資料を探る:
1. 球状星団についての文章を、全文そのまま引用してください。
2. 記録の冒頭から「вторгнення Запоріжжя і」を含む行まで、その行も含めてそのまま出力してください。

数十万から百万個程度の星が100から300光年程度の領域に球状に密集している星団。中心に行くほど星の密度が急速に高くなる。球状星団は、銀河系のハロー内に銀河系円盤(ディスク)を包み込むように分布していて、銀河系のできる初期に形成された天体と考えられている。もっとも近いもので地球から約7000光年、もっとも遠いものは約35万光年も離れている。種族Ⅱの星からなり、重元素量は太陽の10%以下で1%以下のものも多い。球状星団では、寿命の短い青い主系列星はすでに進化してしまっているので、HR図(色‐等級図)では、主系列はG型星程度より赤い部分しかなく、それが赤色巨星分枝へと滑らかにつながっている。また、赤色巨星より進化した星からなる水平分枝も顕著に見られる。近年は、銀河系以外の銀河の球状星団の観測も進んでいる。球状星団の光度関数から銀河の距離を推定することもできる。銀河系以外の銀河にある球状星団の個数密度や色分布などの性質は、銀河系のものとは異なる場合があり、球状星団のできるプロセスは銀河によって異なることが示唆されている。

データセットの記録:
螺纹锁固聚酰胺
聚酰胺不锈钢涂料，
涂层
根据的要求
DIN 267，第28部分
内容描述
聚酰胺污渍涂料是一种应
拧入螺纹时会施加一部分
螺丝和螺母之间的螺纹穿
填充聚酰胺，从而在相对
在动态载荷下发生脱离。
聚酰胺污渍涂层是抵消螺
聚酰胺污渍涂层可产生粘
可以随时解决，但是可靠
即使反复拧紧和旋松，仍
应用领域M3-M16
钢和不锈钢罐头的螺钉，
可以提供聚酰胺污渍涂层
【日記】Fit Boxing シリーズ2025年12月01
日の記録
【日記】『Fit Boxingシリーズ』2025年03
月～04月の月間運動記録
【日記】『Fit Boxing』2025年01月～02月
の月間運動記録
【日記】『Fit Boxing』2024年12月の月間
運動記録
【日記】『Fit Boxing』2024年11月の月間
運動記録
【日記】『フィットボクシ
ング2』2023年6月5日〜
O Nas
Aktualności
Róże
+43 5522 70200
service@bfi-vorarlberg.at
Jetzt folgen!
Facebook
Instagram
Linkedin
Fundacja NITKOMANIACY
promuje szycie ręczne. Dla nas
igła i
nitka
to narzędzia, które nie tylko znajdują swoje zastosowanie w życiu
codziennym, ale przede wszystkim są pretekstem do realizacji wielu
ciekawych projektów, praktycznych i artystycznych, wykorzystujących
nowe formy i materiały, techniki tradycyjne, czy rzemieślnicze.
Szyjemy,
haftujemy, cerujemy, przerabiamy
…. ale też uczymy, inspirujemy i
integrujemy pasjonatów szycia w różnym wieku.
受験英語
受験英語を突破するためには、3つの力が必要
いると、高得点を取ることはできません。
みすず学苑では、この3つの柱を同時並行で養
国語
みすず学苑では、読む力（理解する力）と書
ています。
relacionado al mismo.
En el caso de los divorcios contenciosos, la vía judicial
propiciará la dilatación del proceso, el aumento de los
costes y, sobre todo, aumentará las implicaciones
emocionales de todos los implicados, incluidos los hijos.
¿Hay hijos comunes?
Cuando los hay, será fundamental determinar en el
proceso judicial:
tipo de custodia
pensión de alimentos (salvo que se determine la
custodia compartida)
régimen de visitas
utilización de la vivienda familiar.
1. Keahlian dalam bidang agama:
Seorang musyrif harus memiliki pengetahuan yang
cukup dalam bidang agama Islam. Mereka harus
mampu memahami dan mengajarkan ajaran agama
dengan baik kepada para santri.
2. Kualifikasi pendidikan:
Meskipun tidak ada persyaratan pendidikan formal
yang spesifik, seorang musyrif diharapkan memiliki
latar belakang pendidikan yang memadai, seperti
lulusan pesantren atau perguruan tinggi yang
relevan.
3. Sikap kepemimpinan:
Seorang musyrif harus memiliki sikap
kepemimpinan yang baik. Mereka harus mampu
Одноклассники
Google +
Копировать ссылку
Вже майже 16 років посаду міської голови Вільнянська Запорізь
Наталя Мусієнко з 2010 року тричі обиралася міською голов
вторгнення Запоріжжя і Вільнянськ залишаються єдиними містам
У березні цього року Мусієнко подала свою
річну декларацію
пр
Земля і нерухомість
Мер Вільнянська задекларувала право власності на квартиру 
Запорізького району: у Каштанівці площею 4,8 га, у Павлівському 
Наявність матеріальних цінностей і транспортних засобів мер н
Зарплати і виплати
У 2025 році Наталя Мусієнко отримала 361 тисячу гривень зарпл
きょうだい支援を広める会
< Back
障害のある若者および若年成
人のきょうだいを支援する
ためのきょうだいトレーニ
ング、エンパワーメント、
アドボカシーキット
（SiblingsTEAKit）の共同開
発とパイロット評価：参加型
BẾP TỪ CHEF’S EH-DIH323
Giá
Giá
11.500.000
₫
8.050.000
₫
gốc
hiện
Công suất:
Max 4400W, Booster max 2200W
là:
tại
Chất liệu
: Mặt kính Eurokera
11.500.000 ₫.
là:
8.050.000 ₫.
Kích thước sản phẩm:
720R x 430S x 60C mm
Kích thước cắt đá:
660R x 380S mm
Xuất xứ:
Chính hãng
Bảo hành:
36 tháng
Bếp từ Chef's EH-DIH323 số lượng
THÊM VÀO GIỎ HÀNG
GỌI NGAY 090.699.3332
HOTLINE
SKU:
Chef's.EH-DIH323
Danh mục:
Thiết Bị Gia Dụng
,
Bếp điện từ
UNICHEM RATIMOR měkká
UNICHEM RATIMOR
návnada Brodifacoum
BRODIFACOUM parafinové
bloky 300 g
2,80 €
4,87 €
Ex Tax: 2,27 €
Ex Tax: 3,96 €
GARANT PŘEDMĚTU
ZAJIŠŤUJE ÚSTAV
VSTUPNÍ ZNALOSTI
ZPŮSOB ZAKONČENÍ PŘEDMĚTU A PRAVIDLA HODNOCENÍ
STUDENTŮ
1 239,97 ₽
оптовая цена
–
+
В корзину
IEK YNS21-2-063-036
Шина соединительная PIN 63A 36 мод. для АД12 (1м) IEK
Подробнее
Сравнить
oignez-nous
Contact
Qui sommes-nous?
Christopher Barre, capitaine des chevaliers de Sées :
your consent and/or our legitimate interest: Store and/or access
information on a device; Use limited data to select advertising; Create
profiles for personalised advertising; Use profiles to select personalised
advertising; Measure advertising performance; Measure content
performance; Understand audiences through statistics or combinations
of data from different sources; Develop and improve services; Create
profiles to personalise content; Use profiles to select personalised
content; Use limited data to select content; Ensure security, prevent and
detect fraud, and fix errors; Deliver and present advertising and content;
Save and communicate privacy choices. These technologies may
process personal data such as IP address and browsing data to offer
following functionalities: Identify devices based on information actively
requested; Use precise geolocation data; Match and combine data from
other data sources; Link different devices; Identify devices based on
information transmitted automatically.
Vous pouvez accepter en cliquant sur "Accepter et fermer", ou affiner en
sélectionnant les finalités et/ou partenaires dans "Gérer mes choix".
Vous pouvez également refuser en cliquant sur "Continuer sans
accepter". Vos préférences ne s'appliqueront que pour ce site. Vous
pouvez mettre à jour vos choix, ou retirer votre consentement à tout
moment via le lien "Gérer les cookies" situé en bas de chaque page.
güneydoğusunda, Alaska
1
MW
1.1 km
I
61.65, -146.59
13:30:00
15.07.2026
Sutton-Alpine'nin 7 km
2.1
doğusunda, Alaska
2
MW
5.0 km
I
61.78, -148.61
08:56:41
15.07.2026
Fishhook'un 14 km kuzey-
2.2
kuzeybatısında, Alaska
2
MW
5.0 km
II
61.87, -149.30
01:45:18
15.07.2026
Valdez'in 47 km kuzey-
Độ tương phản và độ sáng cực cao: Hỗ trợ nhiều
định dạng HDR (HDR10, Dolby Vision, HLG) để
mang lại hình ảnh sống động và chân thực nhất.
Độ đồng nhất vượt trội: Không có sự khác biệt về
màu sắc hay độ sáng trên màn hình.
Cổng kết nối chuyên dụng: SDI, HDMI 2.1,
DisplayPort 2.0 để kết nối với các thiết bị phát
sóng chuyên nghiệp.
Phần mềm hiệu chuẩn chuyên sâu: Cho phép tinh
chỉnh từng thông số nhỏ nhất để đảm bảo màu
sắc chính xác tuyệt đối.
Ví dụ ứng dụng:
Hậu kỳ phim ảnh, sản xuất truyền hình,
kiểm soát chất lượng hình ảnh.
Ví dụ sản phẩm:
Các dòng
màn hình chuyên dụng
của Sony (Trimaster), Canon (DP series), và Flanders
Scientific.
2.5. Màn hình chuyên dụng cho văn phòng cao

番号別の回答:
1.
数十万から百万個程度の星が100から300光年程度の領域に球状に密集している星団。中心に行くほど星の密度が急速に高くなる。球状星団は、銀河系のハロー内に銀河系円盤(ディスク)を包み込むように分布していて、銀河系のできる初期に形成された天体と考えられている。もっとも近いもので地球から約7000光年、もっとも遠いものは約35万光年も離れている。種族Ⅱの星からなり、重元素量は太陽の10%以下で1%以下のものも多い。球状星団では、寿命の短い青い主系列星はすでに進化してしまっているので、HR図(色‐等級図)では、主系列はG型星程度より赤い部分しかなく、それが赤色巨星分枝へと滑らかにつながっている。また、赤色巨星より進化した星からなる水平分枝も顕著に見られる。近年は、銀河系以外の銀河の球状星団の観測も進んでいる。球状星団の光度関数から銀河の距離を推定することもできる。銀河系以外の銀河にある球状星団の個数密度や色分布などの性質は、銀河系のものとは異なる場合があり、球状星団のできるプロセスは銀河によって異なることが示唆されている。

2.
螺纹锁固聚酰胺
聚酰胺不锈钢涂料，
涂层
根据的要求
DIN 267，第28部分
内容描述
聚酰胺污渍涂料是一种应
拧入螺纹时会施加一部分
螺丝和螺母之间的螺纹穿
填充聚酰胺，从而在相对
在动态载荷下发生脱离。
聚酰胺污渍涂层是抵消螺
聚酰胺污渍涂层可产生粘
可以随时解决，但是可靠
即使反复拧紧和旋松，仍
应用领域M3-M16
钢和不锈钢罐头的螺钉，
可以提供聚酰胺污渍涂层
【日記】Fit Boxing シリーズ2025年12月01
日の記録
【日記】『Fit Boxingシリーズ』2025年03
月～04月の月間運動記録
【日記】『Fit Boxing』2025年01月～02月
の月間運動記録
【日記】『Fit Boxing』2024年12月の月間
運動記録
【日記】『Fit Boxing』2024年11月の月間
運動記録
【日記】『フィットボクシ
ング2』2023年6月5日〜
O Nas
Aktualności
Róże
+43 5522 70200
service@bfi-vorarlberg.at
Jetzt folgen!
Facebook
Instagram
Linkedin
Fundacja NITKOMANIACY
promuje szycie ręczne. Dla nas
igła i
nitka
to narzędzia, które nie tylko znajdują swoje zastosowanie w życiu
codziennym, ale przede wszystkim są pretekstem do realizacji wielu
ciekawych projektów, praktycznych i artystycznych, wykorzystujących
nowe formy i materiały, techniki tradycyjne, czy rzemieślnicze.
Szyjemy,
haftujemy, cerujemy, przerabiamy
…. ale też uczymy, inspirujemy i
integrujemy pasjonatów szycia w różnym wieku.
受験英語
受験英語を突破するためには、3つの力が必要
いると、高得点を取ることはできません。
みすず学苑では、この3つの柱を同時並行で養
国語
みすず学苑では、読む力（理解する力）と書
ています。
relacionado al mismo.
En el caso de los divorcios contenciosos, la vía judicial
propiciará la dilatación del proceso, el aumento de los
costes y, sobre todo, aumentará las implicaciones
emocionales de todos los implicados, incluidos los hijos.
¿Hay hijos comunes?
Cuando los hay, será fundamental determinar en el
proceso judicial:
tipo de custodia
pensión de alimentos (salvo que se determine la
custodia compartida)
régimen de visitas
utilización de la vivienda familiar.
1. Keahlian dalam bidang agama:
Seorang musyrif harus memiliki pengetahuan yang
cukup dalam bidang agama Islam. Mereka harus
mampu memahami dan mengajarkan ajaran agama
dengan baik kepada para santri.
2. Kualifikasi pendidikan:
Meskipun tidak ada persyaratan pendidikan formal
yang spesifik, seorang musyrif diharapkan memiliki
latar belakang pendidikan yang memadai, seperti
lulusan pesantren atau perguruan tinggi yang
relevan.
3. Sikap kepemimpinan:
Seorang musyrif harus memiliki sikap
kepemimpinan yang baik. Mereka harus mampu
Одноклассники
Google +
Копировать ссылку
Вже майже 16 років посаду міської голови Вільнянська Запорізь
Наталя Мусієнко з 2010 року тричі обиралася міською голов
вторгнення Запоріжжя і Вільнянськ залишаються єдиними містам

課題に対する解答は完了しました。